*About this exercise:* In the records below, print character for character every line, starting at the one containing "a reviewed paper**" and ending at the one containing "for further review.".

*Saved entries:*
_ _ _ _ _ _ _

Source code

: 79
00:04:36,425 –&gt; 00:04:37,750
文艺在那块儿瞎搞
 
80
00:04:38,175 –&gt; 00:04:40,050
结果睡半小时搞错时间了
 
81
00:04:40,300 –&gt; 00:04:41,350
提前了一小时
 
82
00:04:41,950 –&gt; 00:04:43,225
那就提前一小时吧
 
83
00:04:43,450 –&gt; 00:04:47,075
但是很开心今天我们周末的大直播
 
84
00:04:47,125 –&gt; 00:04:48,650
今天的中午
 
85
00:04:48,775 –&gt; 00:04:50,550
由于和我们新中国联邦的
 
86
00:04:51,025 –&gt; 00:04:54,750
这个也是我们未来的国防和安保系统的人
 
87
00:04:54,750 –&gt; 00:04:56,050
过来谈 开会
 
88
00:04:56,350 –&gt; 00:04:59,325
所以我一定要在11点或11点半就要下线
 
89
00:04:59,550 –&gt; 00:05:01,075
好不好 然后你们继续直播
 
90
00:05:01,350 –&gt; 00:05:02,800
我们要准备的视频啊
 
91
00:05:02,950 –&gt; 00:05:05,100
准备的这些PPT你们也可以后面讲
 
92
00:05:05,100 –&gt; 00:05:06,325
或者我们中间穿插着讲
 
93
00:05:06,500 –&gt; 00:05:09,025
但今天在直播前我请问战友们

_ _ _ _ _ _ _

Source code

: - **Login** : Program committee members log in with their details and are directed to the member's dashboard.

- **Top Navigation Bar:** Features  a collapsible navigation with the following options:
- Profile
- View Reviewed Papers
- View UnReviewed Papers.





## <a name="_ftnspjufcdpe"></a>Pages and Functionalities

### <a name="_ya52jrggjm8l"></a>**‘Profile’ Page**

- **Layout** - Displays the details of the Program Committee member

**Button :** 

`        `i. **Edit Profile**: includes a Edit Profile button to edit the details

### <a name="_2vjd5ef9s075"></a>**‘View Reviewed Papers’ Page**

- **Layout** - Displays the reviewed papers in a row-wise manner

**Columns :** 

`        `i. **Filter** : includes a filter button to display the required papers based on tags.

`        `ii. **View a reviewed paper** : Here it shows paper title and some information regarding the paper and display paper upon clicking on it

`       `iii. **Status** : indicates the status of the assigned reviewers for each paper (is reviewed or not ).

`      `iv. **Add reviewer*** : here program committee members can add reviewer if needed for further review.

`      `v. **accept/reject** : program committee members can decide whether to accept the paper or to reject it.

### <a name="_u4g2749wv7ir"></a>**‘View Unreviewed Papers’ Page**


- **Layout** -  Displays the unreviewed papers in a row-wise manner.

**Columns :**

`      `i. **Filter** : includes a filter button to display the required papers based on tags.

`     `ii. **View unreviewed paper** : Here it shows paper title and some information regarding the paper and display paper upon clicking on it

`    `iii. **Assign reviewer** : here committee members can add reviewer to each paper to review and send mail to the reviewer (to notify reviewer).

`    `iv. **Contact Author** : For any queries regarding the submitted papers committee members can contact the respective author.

_ _ _ _ _ _ _

*Solution below:*
`        `ii. **View a reviewed paper** : Here it shows paper title and some information regarding the paper and display paper upon clicking on it

`       `iii. **Status** : indicates the status of the assigned reviewers for each paper (is reviewed or not ).

`      `iv. **Add reviewer*** : here program committee members can add reviewer if needed for further review.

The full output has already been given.